* INSTRUCTION:
Set the records down again. Match every line exactly.

* AVAILABLE RECORDS:
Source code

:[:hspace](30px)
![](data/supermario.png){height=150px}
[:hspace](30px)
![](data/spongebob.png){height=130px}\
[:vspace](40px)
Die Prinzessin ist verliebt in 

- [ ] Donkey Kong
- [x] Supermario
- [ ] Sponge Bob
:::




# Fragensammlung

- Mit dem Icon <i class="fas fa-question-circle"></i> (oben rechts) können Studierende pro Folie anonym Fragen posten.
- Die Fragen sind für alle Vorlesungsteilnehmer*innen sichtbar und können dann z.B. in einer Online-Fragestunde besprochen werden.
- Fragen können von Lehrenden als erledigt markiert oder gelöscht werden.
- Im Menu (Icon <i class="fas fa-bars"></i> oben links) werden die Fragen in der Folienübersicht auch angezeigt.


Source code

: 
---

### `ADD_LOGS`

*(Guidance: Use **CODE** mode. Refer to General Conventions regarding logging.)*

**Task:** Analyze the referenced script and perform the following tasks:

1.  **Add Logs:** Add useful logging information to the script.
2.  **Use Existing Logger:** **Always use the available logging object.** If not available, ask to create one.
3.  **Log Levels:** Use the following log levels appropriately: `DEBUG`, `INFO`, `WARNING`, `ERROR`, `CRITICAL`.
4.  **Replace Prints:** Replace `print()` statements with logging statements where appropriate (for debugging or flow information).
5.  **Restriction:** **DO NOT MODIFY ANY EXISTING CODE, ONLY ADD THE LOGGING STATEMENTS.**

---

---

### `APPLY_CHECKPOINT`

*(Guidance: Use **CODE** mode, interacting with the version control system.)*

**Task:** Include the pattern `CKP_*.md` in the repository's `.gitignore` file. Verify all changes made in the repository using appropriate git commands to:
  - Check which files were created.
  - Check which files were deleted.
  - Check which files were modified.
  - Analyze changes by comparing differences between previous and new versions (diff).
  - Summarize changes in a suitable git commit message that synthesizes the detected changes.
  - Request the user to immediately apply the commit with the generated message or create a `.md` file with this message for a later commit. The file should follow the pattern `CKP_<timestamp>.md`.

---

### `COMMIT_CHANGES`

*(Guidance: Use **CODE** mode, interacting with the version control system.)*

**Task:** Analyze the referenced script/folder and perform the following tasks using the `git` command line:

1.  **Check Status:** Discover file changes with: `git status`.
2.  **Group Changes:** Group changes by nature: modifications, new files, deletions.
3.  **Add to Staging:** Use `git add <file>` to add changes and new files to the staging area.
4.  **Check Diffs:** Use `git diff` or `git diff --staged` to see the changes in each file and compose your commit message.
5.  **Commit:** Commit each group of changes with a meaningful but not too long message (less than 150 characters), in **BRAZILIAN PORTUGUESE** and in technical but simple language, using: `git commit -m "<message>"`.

* WRITTEN SOLUTION:
Source code

:[:hspace](30px)
![](data/supermario.png){height=150px}
[:hspace](30px)
![](data/spongebob.png){height=130px}\
[:vspace](40px)
Die Prinzessin ist verliebt in 

- [ ] Donkey Kong
- [x] Supermario
- [ ] Sponge Bob
:::




# Fragensammlung

- Mit dem Icon <i class="fas fa-question-circle"></i> (oben rechts) können Studierende pro Folie anonym Fragen posten.
- Die Fragen sind für alle Vorlesungsteilnehmer*innen sichtbar und können dann z.B. in einer Online-Fragestunde besprochen werden.
- Fragen können von Lehrenden als erledigt markiert oder gelöscht werden.
- Im Menu (Icon <i class="fas fa-bars"></i> oben links) werden die Fragen in der Folienübersicht auch angezeigt.


Source code

: 
---

### `ADD_LOGS`

*(Guidance: Use **CODE** mode. Refer to General Conventions regarding logging.)*

**Task:** Analyze the referenced script and perform the following tasks:

1.  **Add Logs:** Add useful logging information to the script.
2.  **Use Existing Logger:** **Always use the available logging object.** If not available, ask to create one.
3.  **Log Levels:** Use the following log levels appropriately: `DEBUG`, `INFO`, `WARNING`, `ERROR`, `CRITICAL`.
4.  **Replace Prints:** Replace `print()` statements with logging statements where appropriate (for debugging or flow information).
5.  **Restriction:** **DO NOT MODIFY ANY EXISTING CODE, ONLY ADD THE LOGGING STATEMENTS.**

---

---

### `APPLY_CHECKPOINT`

*(Guidance: Use **CODE** mode, interacting with the version control system.)*

**Task:** Include the pattern `CKP_*.md` in the repository's `.gitignore` file. Verify all changes made in the repository using appropriate git commands to:
  - Check which files were created.
  - Check which files were deleted.
  - Check which files were modified.
  - Analyze changes by comparing differences between previous and new versions (diff).
  - Summarize changes in a suitable git commit message that synthesizes the detected changes.
  - Request the user to immediately apply the commit with the generated message or create a `.md` file with this message for a later commit. The file should follow the pattern `CKP_<timestamp>.md`.

---

### `COMMIT_CHANGES`

*(Guidance: Use **CODE** mode, interacting with the version control system.)*

**Task:** Analyze the referenced script/folder and perform the following tasks using the `git` command line:

1.  **Check Status:** Discover file changes with: `git status`.
2.  **Group Changes:** Group changes by nature: modifications, new files, deletions.
3.  **Add to Staging:** Use `git add <file>` to add changes and new files to the staging area.
4.  **Check Diffs:** Use `git diff` or `git diff --staged` to see the changes in each file and compose your commit message.
5.  **Commit:** Commit each group of changes with a meaningful but not too long message (less than 150 characters), in **BRAZILIAN PORTUGUESE** and in technical but simple language, using: `git commit -m "<message>"`.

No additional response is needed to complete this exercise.